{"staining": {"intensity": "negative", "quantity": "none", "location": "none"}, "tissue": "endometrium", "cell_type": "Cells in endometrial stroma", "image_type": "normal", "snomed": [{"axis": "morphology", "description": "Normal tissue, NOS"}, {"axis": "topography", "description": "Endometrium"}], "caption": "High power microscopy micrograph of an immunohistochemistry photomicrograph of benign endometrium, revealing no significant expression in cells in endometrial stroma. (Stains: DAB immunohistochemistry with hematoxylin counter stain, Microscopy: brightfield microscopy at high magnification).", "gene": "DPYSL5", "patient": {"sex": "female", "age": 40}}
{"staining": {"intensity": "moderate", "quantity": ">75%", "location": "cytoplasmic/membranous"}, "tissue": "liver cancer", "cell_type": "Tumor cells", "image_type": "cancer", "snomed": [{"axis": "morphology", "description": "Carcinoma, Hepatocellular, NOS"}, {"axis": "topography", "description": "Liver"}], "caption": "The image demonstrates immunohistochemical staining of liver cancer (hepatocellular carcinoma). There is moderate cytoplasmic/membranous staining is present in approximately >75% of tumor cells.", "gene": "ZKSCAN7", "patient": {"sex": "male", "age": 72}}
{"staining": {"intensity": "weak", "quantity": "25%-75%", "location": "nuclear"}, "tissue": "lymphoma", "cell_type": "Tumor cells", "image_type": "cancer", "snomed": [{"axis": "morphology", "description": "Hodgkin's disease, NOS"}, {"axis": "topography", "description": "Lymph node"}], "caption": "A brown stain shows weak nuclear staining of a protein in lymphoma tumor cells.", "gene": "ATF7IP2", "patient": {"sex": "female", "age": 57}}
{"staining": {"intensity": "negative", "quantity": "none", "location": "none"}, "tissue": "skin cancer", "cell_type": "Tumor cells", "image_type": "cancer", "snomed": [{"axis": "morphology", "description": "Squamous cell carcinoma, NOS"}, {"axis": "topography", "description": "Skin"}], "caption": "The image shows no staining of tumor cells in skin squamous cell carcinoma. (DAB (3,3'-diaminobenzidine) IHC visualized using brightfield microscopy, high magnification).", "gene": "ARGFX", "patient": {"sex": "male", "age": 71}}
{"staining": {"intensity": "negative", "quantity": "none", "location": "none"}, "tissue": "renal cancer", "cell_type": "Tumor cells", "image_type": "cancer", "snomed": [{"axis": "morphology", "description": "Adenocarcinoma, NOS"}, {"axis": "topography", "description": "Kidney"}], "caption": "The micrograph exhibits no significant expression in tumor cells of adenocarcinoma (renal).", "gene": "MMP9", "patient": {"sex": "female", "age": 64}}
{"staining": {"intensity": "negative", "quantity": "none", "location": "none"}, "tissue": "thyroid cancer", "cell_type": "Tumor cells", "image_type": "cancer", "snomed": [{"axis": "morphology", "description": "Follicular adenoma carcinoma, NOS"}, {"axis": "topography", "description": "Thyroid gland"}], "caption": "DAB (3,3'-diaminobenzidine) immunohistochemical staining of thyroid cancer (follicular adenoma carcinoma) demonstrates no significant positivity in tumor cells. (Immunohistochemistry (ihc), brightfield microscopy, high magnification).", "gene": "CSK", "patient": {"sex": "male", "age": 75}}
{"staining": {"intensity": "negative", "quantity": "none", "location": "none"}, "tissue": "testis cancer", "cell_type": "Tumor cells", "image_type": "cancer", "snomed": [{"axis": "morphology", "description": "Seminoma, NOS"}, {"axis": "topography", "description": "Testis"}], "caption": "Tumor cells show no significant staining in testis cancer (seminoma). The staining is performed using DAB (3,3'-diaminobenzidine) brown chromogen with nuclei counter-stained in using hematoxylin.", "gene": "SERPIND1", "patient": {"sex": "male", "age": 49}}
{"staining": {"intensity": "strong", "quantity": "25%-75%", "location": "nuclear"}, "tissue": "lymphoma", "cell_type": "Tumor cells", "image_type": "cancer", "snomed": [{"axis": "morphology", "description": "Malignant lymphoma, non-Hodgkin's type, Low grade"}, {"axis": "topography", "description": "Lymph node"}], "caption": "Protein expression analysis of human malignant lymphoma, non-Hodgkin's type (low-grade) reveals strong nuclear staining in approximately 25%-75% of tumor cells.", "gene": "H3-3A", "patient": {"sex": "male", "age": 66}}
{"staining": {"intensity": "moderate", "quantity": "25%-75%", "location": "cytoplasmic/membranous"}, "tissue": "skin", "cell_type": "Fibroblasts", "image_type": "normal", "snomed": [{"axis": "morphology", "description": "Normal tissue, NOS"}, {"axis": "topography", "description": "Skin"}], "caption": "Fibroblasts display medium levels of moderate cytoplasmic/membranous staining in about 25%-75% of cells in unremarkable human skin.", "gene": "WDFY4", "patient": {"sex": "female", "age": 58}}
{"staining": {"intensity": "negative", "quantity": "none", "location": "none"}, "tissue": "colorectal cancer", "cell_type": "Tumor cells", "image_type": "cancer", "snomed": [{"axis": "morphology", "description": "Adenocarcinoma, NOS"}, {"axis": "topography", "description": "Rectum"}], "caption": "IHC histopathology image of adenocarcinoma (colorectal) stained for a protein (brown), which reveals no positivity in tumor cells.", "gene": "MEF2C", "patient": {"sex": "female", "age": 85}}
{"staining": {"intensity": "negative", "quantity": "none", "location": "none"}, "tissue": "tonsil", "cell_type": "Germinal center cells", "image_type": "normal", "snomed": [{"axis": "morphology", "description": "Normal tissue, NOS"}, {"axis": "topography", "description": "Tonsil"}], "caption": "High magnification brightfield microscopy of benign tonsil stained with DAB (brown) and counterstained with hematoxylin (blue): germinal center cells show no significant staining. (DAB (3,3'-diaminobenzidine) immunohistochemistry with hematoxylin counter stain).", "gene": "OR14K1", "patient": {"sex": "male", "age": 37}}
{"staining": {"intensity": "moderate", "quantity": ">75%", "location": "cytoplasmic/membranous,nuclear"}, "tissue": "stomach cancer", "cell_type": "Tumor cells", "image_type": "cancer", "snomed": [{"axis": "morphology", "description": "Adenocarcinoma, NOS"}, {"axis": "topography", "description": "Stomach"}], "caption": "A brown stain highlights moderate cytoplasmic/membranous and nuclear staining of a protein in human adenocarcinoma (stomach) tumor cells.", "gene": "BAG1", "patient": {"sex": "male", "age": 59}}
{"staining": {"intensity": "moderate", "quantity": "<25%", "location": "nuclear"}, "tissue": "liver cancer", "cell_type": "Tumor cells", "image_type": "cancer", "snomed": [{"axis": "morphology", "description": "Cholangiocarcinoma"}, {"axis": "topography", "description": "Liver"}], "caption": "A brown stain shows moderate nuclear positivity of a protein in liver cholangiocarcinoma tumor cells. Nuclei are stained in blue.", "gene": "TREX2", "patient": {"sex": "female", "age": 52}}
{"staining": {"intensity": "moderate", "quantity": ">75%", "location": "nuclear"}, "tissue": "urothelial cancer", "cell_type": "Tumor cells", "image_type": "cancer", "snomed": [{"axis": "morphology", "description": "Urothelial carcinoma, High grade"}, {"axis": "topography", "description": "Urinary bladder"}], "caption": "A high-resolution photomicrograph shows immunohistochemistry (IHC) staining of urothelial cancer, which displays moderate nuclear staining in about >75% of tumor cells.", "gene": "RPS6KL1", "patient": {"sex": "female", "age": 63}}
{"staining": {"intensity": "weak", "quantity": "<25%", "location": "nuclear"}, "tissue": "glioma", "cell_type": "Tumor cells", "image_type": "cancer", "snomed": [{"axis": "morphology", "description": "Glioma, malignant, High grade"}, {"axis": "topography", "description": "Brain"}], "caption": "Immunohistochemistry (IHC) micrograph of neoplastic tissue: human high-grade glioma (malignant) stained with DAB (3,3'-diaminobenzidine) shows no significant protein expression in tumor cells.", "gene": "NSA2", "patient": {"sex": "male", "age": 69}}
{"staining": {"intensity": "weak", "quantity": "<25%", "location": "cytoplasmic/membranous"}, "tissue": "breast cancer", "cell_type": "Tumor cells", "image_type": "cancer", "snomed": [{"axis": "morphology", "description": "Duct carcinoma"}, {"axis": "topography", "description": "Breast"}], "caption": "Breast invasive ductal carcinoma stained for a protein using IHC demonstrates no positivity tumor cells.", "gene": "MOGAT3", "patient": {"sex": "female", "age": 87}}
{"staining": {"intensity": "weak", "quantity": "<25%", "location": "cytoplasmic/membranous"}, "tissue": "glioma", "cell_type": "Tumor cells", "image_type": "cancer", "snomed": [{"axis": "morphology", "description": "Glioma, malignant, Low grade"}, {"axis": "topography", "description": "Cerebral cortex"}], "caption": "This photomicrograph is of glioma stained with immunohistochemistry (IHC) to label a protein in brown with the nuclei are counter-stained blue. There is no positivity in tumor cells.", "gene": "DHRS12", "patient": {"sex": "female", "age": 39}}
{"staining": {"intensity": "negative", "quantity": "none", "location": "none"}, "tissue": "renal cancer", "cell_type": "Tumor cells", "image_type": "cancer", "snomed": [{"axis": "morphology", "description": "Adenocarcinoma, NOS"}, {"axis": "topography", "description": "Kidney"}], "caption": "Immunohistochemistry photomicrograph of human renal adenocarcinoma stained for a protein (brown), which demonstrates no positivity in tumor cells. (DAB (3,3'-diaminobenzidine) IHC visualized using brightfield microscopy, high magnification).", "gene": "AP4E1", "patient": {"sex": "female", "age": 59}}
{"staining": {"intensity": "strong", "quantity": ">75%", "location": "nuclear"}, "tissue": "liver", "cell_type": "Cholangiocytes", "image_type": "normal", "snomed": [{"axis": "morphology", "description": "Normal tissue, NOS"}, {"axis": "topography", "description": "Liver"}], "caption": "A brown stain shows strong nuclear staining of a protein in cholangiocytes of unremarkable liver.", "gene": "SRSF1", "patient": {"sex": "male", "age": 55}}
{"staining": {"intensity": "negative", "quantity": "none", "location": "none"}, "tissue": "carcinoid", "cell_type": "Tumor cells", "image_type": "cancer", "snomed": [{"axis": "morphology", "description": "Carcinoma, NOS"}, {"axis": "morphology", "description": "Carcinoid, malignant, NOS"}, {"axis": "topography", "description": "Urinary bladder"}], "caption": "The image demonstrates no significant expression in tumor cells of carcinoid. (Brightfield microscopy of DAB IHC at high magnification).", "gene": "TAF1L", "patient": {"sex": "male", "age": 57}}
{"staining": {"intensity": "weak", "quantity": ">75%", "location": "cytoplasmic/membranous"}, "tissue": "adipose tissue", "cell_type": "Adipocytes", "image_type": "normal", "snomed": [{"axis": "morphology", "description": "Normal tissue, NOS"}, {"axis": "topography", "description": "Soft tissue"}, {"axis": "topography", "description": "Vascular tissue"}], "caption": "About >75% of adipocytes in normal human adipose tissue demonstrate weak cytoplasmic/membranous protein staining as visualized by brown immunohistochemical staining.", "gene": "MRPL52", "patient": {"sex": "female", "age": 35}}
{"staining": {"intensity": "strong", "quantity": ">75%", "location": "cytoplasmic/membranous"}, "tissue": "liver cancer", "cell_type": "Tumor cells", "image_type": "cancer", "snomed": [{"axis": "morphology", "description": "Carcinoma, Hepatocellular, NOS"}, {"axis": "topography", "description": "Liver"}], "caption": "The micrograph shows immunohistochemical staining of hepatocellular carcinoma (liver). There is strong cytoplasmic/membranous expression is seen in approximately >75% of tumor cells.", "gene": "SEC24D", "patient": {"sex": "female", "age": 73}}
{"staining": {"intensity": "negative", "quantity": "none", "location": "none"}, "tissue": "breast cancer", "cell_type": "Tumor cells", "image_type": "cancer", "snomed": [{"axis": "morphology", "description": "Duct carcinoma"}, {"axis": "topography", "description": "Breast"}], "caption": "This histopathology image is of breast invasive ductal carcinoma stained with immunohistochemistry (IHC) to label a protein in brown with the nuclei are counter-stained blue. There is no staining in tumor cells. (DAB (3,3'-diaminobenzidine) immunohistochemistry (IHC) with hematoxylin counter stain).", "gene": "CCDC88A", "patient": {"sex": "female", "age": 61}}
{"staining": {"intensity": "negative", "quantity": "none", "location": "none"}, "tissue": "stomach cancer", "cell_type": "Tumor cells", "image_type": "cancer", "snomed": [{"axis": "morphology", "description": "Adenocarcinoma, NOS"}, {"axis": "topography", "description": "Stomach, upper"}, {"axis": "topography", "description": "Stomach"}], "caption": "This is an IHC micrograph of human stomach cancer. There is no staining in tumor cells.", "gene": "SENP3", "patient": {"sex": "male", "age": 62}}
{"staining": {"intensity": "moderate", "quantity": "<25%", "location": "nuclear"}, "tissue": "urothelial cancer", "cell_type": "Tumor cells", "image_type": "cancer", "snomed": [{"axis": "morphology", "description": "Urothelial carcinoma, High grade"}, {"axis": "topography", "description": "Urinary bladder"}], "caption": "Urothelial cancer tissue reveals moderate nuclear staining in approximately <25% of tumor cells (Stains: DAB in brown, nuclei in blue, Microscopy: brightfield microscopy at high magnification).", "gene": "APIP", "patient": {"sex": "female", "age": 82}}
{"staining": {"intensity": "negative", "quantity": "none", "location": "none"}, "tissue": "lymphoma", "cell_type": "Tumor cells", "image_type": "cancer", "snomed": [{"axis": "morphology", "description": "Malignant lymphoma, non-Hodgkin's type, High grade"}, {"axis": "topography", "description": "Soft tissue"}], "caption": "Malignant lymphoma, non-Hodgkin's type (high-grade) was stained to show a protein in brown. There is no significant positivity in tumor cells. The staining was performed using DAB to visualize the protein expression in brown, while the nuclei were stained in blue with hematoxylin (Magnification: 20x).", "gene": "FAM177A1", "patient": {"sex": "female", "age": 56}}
# # # # # # #
▶ **Task item**
Every line of the listing that holds "performed" should be found and copied.

▶ **Your solution**
{"staining": {"intensity": "negative", "quantity": "none", "location": "none"}, "tissue": "testis cancer", "cell_type": "Tumor cells", "image_type": "cancer", "snomed": [{"axis": "morphology", "description": "Seminoma, NOS"}, {"axis": "topography", "description": "Testis"}], "caption": "Tumor cells show no significant staining in testis cancer (seminoma). The staining is performed using DAB (3,3'-diaminobenzidine) brown chromogen with nuclei counter-stained in using hematoxylin.", "gene": "SERPIND1", "patient": {"sex": "male", "age": 49}}
{"staining": {"intensity": "negative", "quantity": "none", "location": "none"}, "tissue": "lymphoma", "cell_type": "Tumor cells", "image_type": "cancer", "snomed": [{"axis": "morphology", "description": "Malignant lymphoma, non-Hodgkin's type, High grade"}, {"axis": "topography", "description": "Soft tissue"}], "caption": "Malignant lymphoma, non-Hodgkin's type (high-grade) was stained to show a protein in brown. There is no significant positivity in tumor cells. The staining was performed using DAB to visualize the protein expression in brown, while the nuclei were stained in blue with hematoxylin (Magnification: 20x).", "gene": "FAM177A1", "patient": {"sex": "female", "age": 56}}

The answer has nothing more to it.